Serving Clovis, Portales and the Surrounding Communities
Any doubt that Congress is still in the grip of entrenched special interests, in this case the powerful teachers unions, is belied by a provision in the omnibus spending bill passed by the House last week and working its way through the Senate.
It would effectively end a successful program offering widened educational opportunity to poor and minority children in the nation’s capital, whose schools are particularly troubled and dangerous.
The D.C. Opportunity Scholarship Program started in 2004. It offers scholarships up to $7,500 to poor and minority children to attend private schools. The government schools in the District spend about $14,000 per student, but barely half those students ever graduate high school. One in eight D.C. students in a recent survey reported being assaulted or injured with a deadly weapon at school.

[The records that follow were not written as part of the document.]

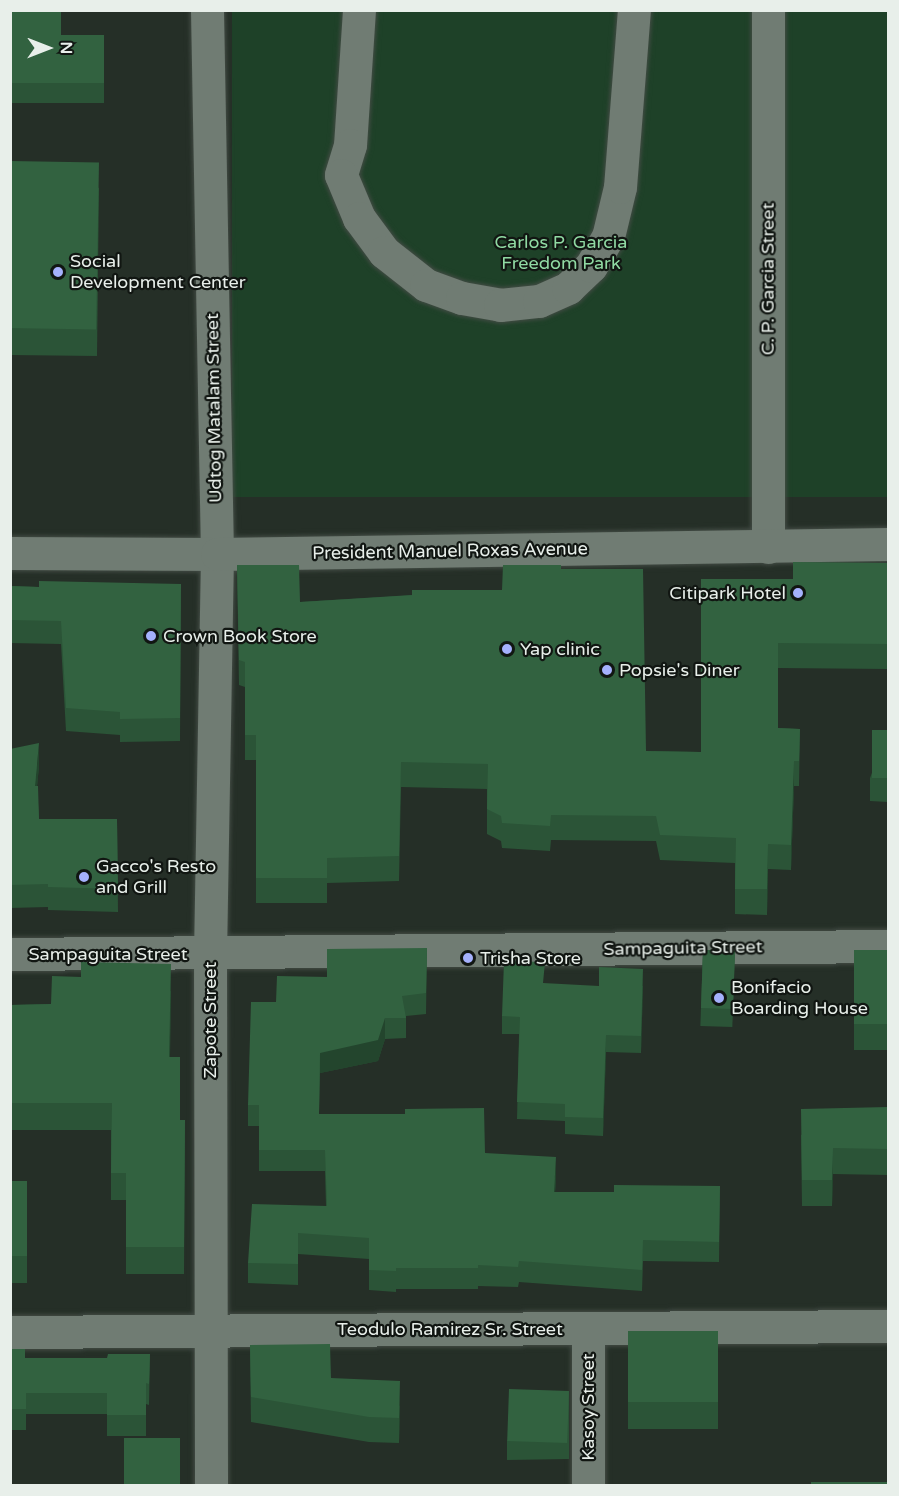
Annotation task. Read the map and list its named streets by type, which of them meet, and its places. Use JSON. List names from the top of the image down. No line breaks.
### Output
{"streets":{"street":["C. P. Garcia Street","Udtog Matalam Street","President Manuel Roxas Avenue","Sampaguita Street","Zapote Street","Teodulo Ramirez Sr. Street","Kasoy Street"]},"crossings":[["C. P. Garcia Street","President Manuel Roxas Avenue"],["Udtog Matalam Street","President Manuel Roxas Avenue"],["Udtog Matalam Street","Zapote Street"],["President Manuel Roxas Avenue","Zapote Street"],["Sampaguita Street","Zapote Street"],["Zapote Street","Teodulo Ramirez Sr. Street"],["Teodulo Ramirez Sr. Street","Kasoy Street"]],"parks":["Carlos P. Garcia Freedom Park"],"places":["Social Development Center","Citipark Hotel","Crown Book Store","Yap clinic","Popsie's Diner","Gacco's Resto and Grill","Trisha Store","Bonifacio Boarding House"],"north":"right"}
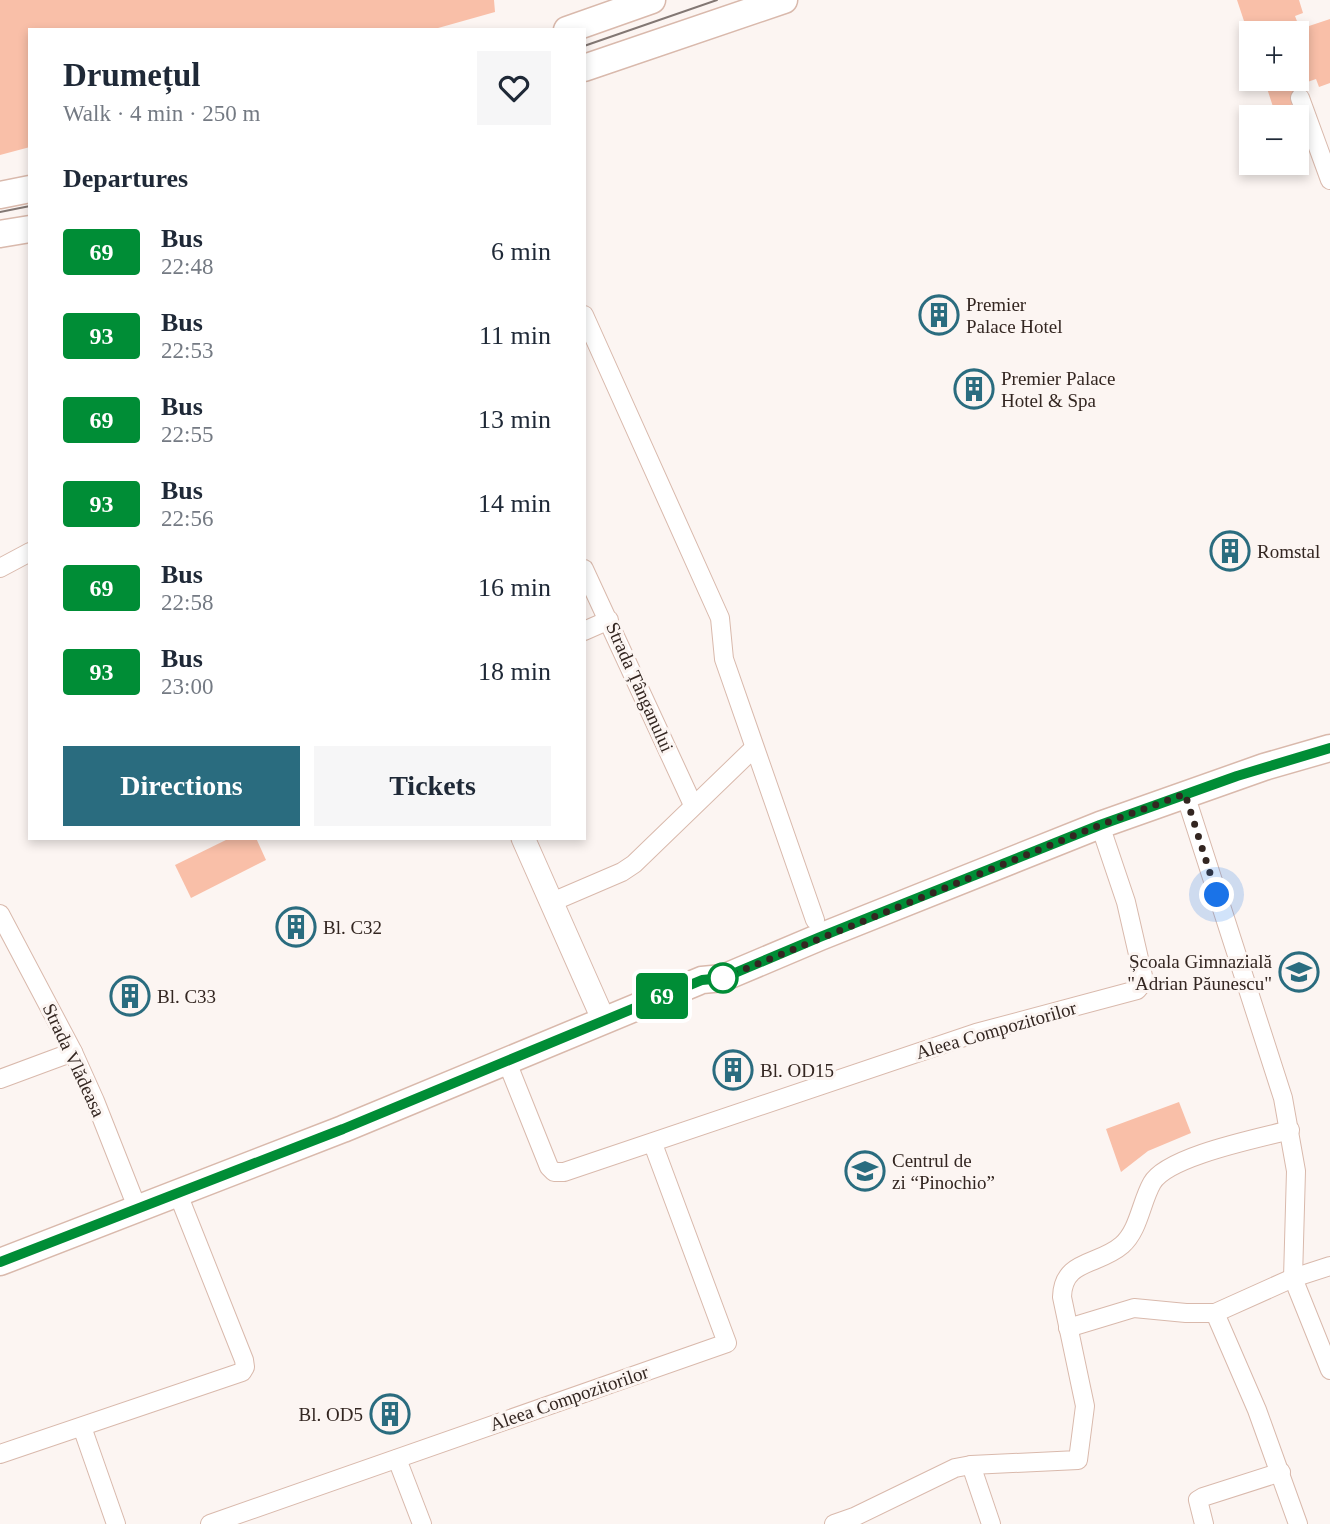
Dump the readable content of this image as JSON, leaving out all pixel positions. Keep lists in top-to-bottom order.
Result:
{
  "streets": {
    "street": ["Strada Țânganului", "Aleea Compozitorilor", "Strada Vlădeasa"]
  },
  "places": {
    "building": [
      "Premier Palace Hotel",
      "Premier Palace Hotel & Spa",
      "Romstal",
      "Bl. C32",
      "Bl. C33",
      "Bl. OD15",
      "Bl. OD5"
    ],
    "school or university": ["Școala Gimnazială \"Adrian Păunescu\"", "Centrul de zi “Pinochio”"]
  },
  "lines": ["bus line 69"],
  "page": {
    "on_map": "69",
    "map_buttons": ["+", "−"],
    "heading": [
      ["Drumețul", "Walk · 4 min · 250 m"],
      "Departures"
    ],
    "list": [
      {
        "mark": "69",
        "name": "Bus",
        "note": "22:48",
        "value": "6 min"
      },
      {
        "mark": "93",
        "name": "Bus",
        "note": "22:53",
        "value": "11 min"
      },
      {
        "mark": "69",
        "name": "Bus",
        "note": "22:55",
        "value": "13 min"
      },
      {
        "mark": "93",
        "name": "Bus",
        "note": "22:56",
        "value": "14 min"
      },
      {
        "mark": "69",
        "name": "Bus",
        "note": "22:58",
        "value": "16 min"
      },
      {
        "mark": "93",
        "name": "Bus",
        "note": "23:00",
        "value": "18 min"
      }
    ],
    "buttons": ["Directions", "Tickets"]
  }
}
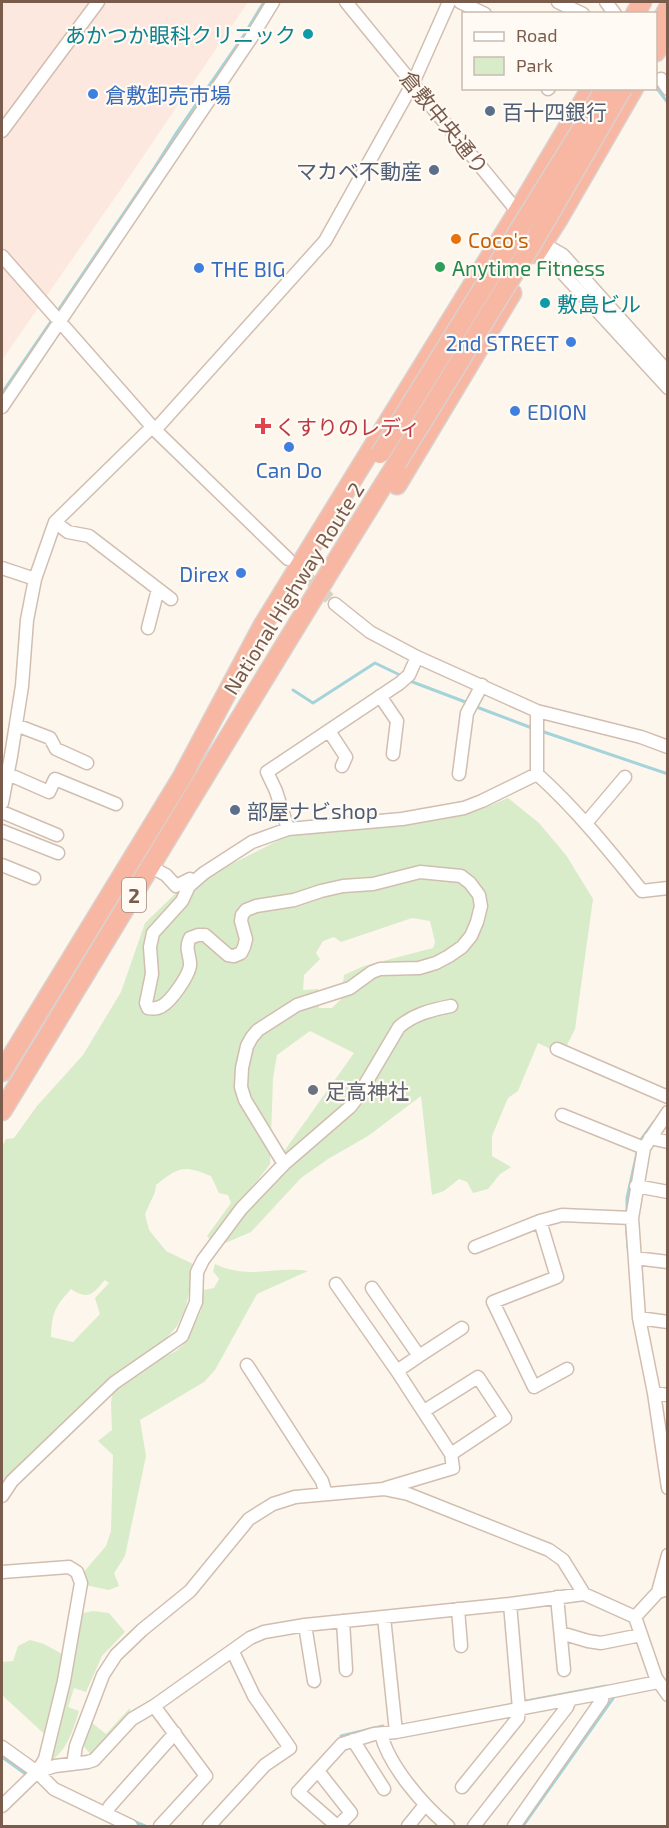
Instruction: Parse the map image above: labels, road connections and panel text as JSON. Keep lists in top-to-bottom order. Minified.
{"streets":{"highway":["National Highway Route 2","2"],"street":["倉敷中央通り"]},"places":{"other":["あかつか眼科クリニック","倉敷卸売市場","百十四銀行","マカベ不動産","Coco's","Anytime Fitness","THE BIG","敷島ビル","2nd STREET","EDION","Can Do","Direx","部屋ナビshop","足高神社"],"health":["くすりのレディ"]},"legend":["Road","Park"]}
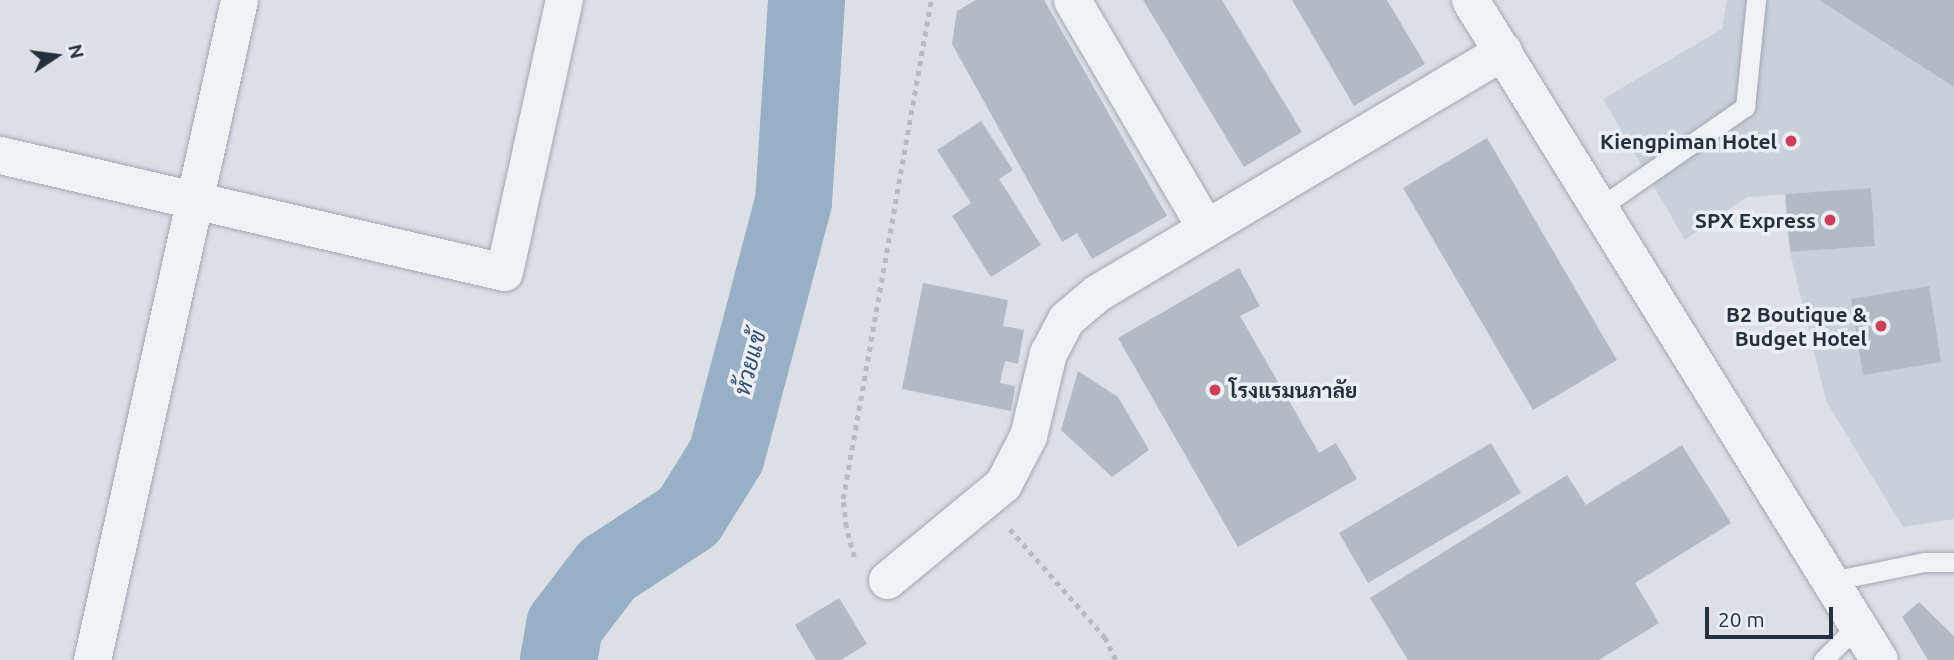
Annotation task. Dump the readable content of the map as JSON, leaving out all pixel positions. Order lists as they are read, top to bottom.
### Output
{
  "water": ["ห้วยแข้"],
  "places": [
    "Kiengpiman Hotel",
    "SPX Express",
    "B2 Boutique & Budget Hotel",
    "โรงแรมนภาลัย"
  ],
  "scale_bar": "20 m",
  "north": "right"
}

The program was carefully designed to produce comparative results so the outcomes of participating students can be assessed as scientifically as possible. Preliminary results are due in June, but surveys of parents whose children have taken advantage of the program — 1,800 this year — show overwhelming satisfaction with it.
Typical of parents’ attitude is the reaction of Deborah Parker, who has two children enrolled at Sidwell Friends School, chosen by President and Mrs. Obama for their children. “The mere thought of returning to public school frightens me,” Parker was quoted as saying in an editorial by the Washington Post, hardly an outpost of reactionary thinking. As the Post editorial went on to say: “Tell her, as critics claim, that vouchers don’t work, and she’ll list her children’s improved test scores, feeling of safety and improved motivation.”
The Opportunity Scholarship Program costs $14 million, a mere blip compared with the $100 billion allocated for education-related federal spending in the recently enacted “stimulus” bill. But it is important symbolically to teachers unions, which despise voucher programs.
Naturally, Congress chose a convoluted back-door method to shut down opportunity for the 1,800 mostly minority students in the program. Instead of shutting down the program outright, it requires it be reauthorized by Congress and then approved by the D.C. City Council. Most federal programs are reauthorized automatically.
As an earlier Post editorial noted, “Staff members on various House and Senate committees scoffed ... when we asked them about the chances of getting such a program reauthorized in less than a year.” Considering the present makeup and mood of Congress, the smart money would bet against any reauthorization at all.
When expanding federal spending on educational programs of dubious value, politicians are fond of proclaiming they are “putting children first.” This shameful action suggests that when it comes to real children seeking to improve themselves and actually doing so in the troubled city where the hallowed halls of Congress are located, children come last.